Bontang. Kementerian Agama menerbitkan edaran terkait panduan ibadah Ramadhan dan Idul Fitri 1 Syawal 1441H di tengah pandemi wabah COVID-19 (Virus corona). Edaran tersebut ditujukan bagi Kepala Kanwil Kemenag Provinsi, Kepala Kankemenag Kabupaten, Kota, dan Kepala Unit Pelaksana Teknis (UPT) diseluruh Indonesia.
Dalam surat Nomor 6 Tahun 2020 tersebut Menteri Agama Fachrul Razi mengimbau umat muslim di Indonesia untuk melakukan tarawih dan tadarus di rumah selama Ramadan.
Berdasarkan hal tersebut Kemenag Kota Bontang, melalui Kepala Seksi Bimas Islam H Ali Mustofa, saat dikunjungi ditempat kerjanya pada Rabu (8/4/2020), mengatakan bahwa pihaknya telah menerima surat edaran dari Kemenag pusat, namun begitu dirinya belum bisa memutuskan apakah kebijakan itu akan diterapkan di Kota Bontang.

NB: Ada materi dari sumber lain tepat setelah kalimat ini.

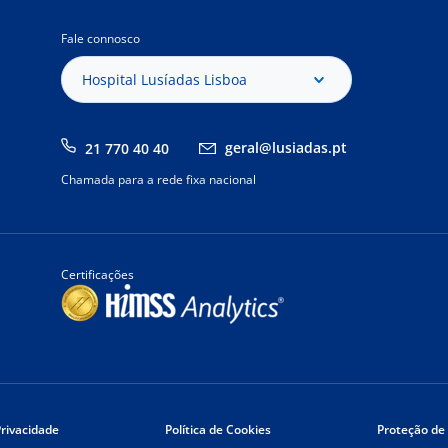
Fale connosco
Hospital Lusíadas Lisboa
geral@lusiadas.pt
21 770 40 40
Chamada para a rede fixa nacional
Certificações
Privacidade
Política de Cookies
Proteção de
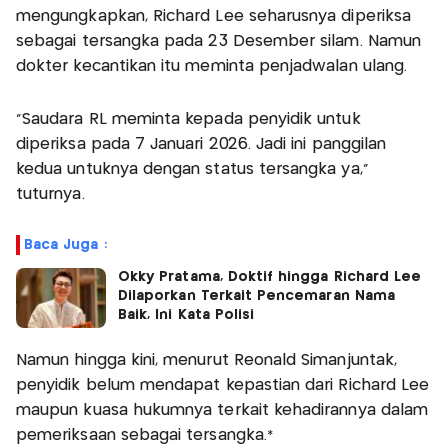
mengungkapkan, Richard Lee seharusnya diperiksa
sebagai tersangka pada 23 Desember silam. Namun
dokter kecantikan itu meminta penjadwalan ulang.
"Saudara RL meminta kepada penyidik untuk
diperiksa pada 7 Januari 2026. Jadi ini panggilan
kedua untuknya dengan status tersangka ya,"
tuturnya.
Baca Juga :
Okky Pratama, Doktif hingga Richard Lee
Dilaporkan Terkait Pencemaran Nama
Baik, Ini Kata Polisi
Namun hingga kini, menurut Reonald Simanjuntak,
penyidik belum mendapat kepastian dari Richard Lee
maupun kuasa hukumnya terkait kehadirannya dalam
pemeriksaan sebagai tersangka.*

“Untuk menerapkan kebijakan Kemenag pusat, Kemenag Kota Bontang tengah melihat kondisi dan perkembangan COVID-19 di Bontang,” ungkapnya.

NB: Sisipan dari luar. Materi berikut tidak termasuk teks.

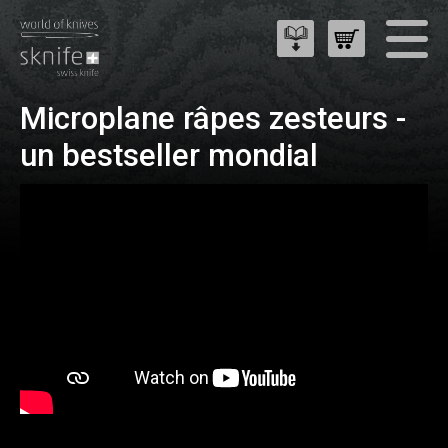
Microplane râpes zesteurs -
un bestseller mondial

Dijelaskan Ali, hal tersebut juga tengah dikordinasikan bersama Wali kota Bontang dan beberapa unsur terkait, maka dari itu, pihaknya menghimbau masyarakat untuk tetap bersabar.
“Jika Kota Bontang telah dinyatakan bebas dari COVID-19, maka pelaksanaan ibadah di Bulan Suci Ramadhan akan dilaksanakan menyesuaikan dengan kondisi di Kota Bontang,” pungkasnya.
Adapun untuk diketahui, surat edaran Kemenag pusat bernomor 6 Tahun 2020 itu salah satu poinnya mengatur mengenai pelaksanaan Shalat Tarawih, prosesi sahur, dan buka puasa bersama agar dilakukan bersama keluarga inti di rumah masing-masing.